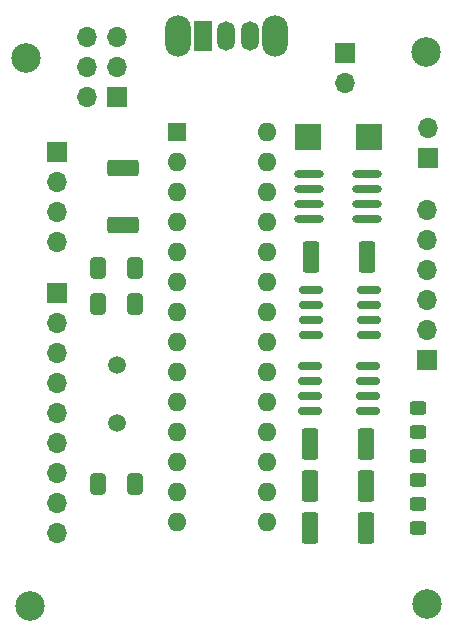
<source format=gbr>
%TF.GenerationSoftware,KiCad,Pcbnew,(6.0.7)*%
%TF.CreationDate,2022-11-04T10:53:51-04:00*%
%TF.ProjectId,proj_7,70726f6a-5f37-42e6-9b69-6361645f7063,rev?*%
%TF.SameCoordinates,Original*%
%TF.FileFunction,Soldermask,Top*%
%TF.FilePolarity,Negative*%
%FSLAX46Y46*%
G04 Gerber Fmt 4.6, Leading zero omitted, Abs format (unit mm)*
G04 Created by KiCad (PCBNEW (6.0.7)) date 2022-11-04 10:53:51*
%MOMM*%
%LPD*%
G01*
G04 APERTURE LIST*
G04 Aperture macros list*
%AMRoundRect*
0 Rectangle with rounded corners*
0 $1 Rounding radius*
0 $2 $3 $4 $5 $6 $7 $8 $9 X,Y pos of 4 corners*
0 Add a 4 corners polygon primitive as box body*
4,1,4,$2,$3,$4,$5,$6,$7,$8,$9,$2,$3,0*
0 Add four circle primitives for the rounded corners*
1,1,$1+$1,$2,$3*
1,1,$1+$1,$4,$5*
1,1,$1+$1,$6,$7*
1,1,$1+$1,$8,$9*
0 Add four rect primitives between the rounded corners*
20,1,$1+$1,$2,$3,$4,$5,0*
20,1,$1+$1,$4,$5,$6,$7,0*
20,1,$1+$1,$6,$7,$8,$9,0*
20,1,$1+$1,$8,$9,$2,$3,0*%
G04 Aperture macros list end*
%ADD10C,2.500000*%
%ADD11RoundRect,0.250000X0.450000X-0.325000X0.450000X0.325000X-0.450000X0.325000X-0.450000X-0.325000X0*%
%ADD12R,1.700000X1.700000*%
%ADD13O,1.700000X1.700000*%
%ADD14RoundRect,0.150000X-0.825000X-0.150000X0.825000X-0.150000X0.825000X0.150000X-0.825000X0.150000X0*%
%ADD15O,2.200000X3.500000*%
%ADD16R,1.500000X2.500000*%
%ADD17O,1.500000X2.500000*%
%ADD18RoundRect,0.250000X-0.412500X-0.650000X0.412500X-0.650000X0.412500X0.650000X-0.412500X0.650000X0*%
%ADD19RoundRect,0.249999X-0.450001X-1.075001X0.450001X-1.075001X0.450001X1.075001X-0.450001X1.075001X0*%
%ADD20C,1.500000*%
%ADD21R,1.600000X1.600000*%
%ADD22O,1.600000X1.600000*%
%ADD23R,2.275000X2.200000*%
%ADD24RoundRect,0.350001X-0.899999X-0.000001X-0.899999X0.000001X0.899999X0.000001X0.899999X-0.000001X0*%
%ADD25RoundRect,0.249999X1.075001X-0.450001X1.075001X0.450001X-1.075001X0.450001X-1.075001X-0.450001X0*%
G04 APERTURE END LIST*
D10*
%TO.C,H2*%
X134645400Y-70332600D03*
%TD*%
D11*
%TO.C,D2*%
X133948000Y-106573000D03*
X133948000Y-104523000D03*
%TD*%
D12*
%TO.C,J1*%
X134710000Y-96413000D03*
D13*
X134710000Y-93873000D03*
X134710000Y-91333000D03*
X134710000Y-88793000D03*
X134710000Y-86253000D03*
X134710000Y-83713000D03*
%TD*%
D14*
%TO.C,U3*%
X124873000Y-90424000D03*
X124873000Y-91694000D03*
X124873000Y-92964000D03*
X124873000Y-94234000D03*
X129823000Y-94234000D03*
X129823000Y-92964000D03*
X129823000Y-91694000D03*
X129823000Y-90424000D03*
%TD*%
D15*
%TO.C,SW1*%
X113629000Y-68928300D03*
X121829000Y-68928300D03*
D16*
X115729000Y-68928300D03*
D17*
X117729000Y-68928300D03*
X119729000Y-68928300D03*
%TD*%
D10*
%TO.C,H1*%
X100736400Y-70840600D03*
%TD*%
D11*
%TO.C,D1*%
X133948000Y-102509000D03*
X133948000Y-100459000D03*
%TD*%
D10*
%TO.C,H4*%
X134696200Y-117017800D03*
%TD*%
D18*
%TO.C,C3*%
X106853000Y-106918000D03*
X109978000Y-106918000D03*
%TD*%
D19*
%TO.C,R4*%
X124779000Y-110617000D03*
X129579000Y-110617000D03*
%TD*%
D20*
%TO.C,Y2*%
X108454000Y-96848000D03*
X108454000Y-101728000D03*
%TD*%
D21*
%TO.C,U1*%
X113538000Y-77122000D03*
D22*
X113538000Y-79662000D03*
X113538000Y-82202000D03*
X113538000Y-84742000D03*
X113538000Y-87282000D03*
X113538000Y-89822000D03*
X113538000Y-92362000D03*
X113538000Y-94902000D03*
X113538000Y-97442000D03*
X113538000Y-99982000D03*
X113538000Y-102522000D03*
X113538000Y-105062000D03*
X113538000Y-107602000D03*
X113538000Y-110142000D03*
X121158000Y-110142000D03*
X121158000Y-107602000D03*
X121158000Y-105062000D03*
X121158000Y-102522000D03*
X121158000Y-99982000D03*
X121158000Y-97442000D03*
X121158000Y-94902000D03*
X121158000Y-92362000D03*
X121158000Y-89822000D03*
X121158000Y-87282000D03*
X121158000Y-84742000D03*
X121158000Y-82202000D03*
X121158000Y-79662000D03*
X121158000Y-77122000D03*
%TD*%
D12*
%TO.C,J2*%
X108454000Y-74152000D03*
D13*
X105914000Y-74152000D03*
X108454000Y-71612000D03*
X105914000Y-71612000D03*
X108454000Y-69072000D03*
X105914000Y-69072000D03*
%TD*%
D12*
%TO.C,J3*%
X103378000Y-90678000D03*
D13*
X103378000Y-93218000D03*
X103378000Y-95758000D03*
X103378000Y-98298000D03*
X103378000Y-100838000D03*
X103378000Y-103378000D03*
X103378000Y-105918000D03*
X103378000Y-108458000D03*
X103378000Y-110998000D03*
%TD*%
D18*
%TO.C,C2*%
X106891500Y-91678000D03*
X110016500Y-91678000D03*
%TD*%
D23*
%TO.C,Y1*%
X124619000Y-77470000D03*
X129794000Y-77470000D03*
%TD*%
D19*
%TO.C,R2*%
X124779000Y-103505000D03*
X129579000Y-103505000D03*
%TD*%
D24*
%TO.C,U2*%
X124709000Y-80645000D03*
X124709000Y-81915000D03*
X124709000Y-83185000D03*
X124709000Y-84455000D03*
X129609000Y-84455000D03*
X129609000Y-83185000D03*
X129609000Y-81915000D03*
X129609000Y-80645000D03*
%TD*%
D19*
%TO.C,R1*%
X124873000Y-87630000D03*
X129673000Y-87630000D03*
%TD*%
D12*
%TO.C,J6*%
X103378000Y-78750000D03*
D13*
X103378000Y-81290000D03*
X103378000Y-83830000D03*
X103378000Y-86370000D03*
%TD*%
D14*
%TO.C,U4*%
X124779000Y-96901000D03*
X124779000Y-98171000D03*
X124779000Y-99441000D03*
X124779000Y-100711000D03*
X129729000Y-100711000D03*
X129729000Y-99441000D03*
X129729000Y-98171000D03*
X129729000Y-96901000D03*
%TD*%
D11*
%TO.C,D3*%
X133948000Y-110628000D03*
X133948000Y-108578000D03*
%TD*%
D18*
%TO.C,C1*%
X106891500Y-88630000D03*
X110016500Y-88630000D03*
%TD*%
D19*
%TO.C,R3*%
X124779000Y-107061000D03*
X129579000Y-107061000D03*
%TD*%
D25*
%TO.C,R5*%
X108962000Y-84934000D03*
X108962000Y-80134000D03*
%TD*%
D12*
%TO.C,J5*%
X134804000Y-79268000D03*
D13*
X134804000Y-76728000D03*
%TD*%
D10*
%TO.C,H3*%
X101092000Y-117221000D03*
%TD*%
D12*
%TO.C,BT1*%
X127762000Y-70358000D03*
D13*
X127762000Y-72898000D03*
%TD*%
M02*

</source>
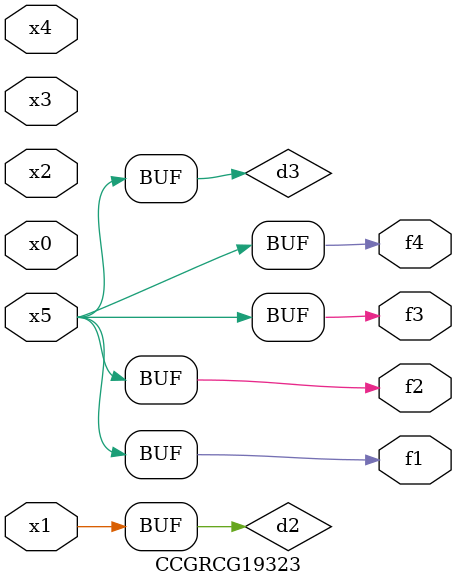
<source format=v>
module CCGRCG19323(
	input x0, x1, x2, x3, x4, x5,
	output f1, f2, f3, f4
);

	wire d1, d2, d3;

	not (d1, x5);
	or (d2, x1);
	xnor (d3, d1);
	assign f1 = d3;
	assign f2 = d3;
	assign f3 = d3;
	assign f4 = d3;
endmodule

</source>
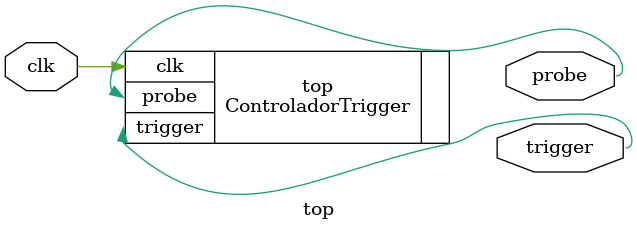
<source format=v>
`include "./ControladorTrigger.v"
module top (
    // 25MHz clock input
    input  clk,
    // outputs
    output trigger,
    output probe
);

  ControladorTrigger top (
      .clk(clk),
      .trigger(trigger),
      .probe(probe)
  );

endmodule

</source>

### Problem description
Take the lines above from the top of the records through the one with "0 $1 Rounding radius*" and repeat them exactly, without any pictures.

### Answer space
<source format=gbr>
%TF.GenerationSoftware,KiCad,Pcbnew,(6.0.7)*%
%TF.CreationDate,2022-11-04T10:53:51-04:00*%
%TF.ProjectId,proj_7,70726f6a-5f37-42e6-9b69-6361645f7063,rev?*%
%TF.SameCoordinates,Original*%
%TF.FileFunction,Soldermask,Top*%
%TF.FilePolarity,Negative*%
%FSLAX46Y46*%
G04 Gerber Fmt 4.6, Leading zero omitted, Abs format (unit mm)*
G04 Created by KiCad (PCBNEW (6.0.7)) date 2022-11-04 10:53:51*
%MOMM*%
%LPD*%
G01*
G04 APERTURE LIST*
G04 Aperture macros list*
%AMRoundRect*
0 Rectangle with rounded corners*
0 $1 Rounding radius*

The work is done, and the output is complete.